Liberté, c’était le nom donné par Louis Lecoin à son journal dont le but était la libération des nombreux objecteurs emprisonnés. Il reçut le soutien inestimable d’Albert Camus, Georges Brassens, Théodore Monod, René Dumont, l’abbé Pierre, Lanza del Vasto, Jean Giono, du couple de pédagogues Freinet…
Et, sans conteste, on peut dire que le journal de l’Union Pacifiste s’inscrit dans cette lignée, ce mouvement étant la section française de l’Internationale des Résistants à la Guerre (I.R.G.).
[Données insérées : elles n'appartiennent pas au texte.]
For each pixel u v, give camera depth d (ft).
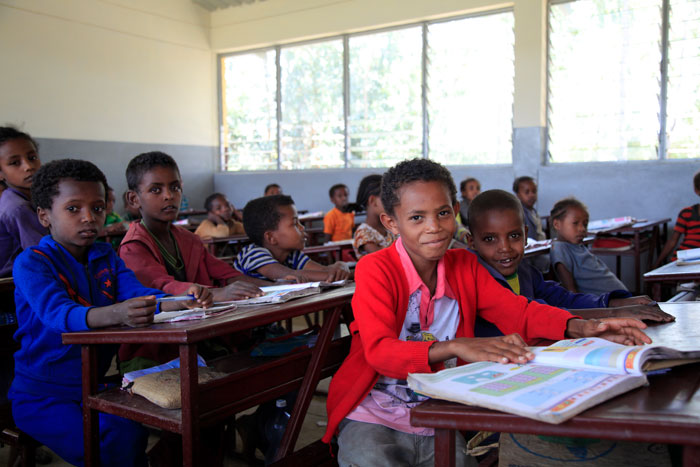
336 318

Né en 1961, il est indépendant de tout groupe politique ou religieux, accueille tous ceux qui se reconnaissent dans le pacifisme intégral, le refus de toute armée et de toute guerre , lutte contre tout militarisme, les ventes d’armes, les accords armée-école, les essais nucléaires, il préconise le désarmement unilatéral, total et immédiat, idée développée en France par Louis Lecoin, en Belgique par Henri Lafontaine (1854-1943), Prix Nobel de la Paix en 1913 et Jean Van Lierde (1926-2006), pacifiste, chrétien, libertaire et initiateur du statut de l’objection de conscience.
Pour en revenir à Cabu, outre des dessins, l’album comporte de nombreux commentaires sur le général Bigeard, le nucléaire, les marches antimilitaristes, Mobutu, les tribunaux militaires, l’insoumission, le néocolonialisme, Hernu, les jouets guerriers, Chirac, la gégène, le Mur de Berlin, la Guerre du Golfe, Mitterrand, les femmes victimes de la guerre…, mais, je retiens sa déclaration au sujet de son antimilitarisme radical : « J’ai été militaire et c’est vraiment en Algérie que j’ai compris que malheureusement j’avais participé malgré moi à la dernière guerre coloniale. Par chance, je n’ai tué personne. »
Mais, pourquoi cette chronique, pourrait-on avancer alors que l’album date de près de trois ans ? Parce que, récemment, à l’émission C DANS L’AIR sur France 5, il fut abondamment question de chasses à l’homme et lynchages dans des rues d’une ville allemande, reflet de ce qui se passe dans toute l’Europe, mais aussi aux USA, dans certains pays d’Asie, avec le retour à visage découvert du néonazisme, de la nouvelle droite ultraviolente, des identitaires et de leur haine de l’autre, de révisionnistes provocateurs…, sous l’œil quasi débonnaire de politiques qui ne prennent pas assez en considération ces démons nationalistes, cette haine raciste déployée comme un étendard et qui, pour trop parmi eux, acceptent, voire pactisent avec les Le Pen, Salvini, Orban, Kurz, Trump…
Condamné pour, je cite, « atteinte au moral des troupes », Cabu avait commenté avec son humour traditionnel : « Les tares de la justice, plus les tares de l’armée, ça fait beaucoup. »
Gageons qu’au bruit des bottes qui se rapproche de plus en plus, il serait encore davantage monté à l’assaut !
Communiqué de L’Union Pacifiste : Encore disponible à l’UPF, ce bel album « collector » !
Sur plus de 50 pages, vous découvrirez tous les dessins que nous avait donnés Cabu l’antimilitariste pour la Une de notre journal « Union pacifiste », avec, en regard, un rappel de l’actualité de notre mouvement. Demandez-le contre un chèque de 10 € + 4,20 € de frais d’envoi, à l’ordre de l’UPF. Union pacifiste, BP 40196, 75624 Paris cedex 13.
Musique : extraits de la Marseillaise de la Paix, Chanson Plus Bifluorée et du Déserteur de Boris Vian, Youtube.
Podcast: Download
Merci Pierre Gueff pour ce bel article sur une publication que nous avons aimé présenter aux pacifistes et aux admirateurs de Cabu. Si vous passer de temps en temps par Paris je serai heureux de vous inviter à notre émission SI VIS PACEM sur Radio libertaire pour parler de notre ami Cabu et aussi du mouvement pacifiste en Belgique. Amitiés. Bernard Baissat
Cher Monsieur Baissat, un grand merci, aussi, pour votre message et l’invitation ! Lorsque le livre sera publié (2019) un exemplaire vous sera envoyé à Radio Libertaire (que je vais d’ailleurs renseigner dans mon ouvrage) ! À ce moment-là, nous aviserons pour un témoignage à votre émission. Toutes mes amitiés et confraternellement, Pierre Guelff.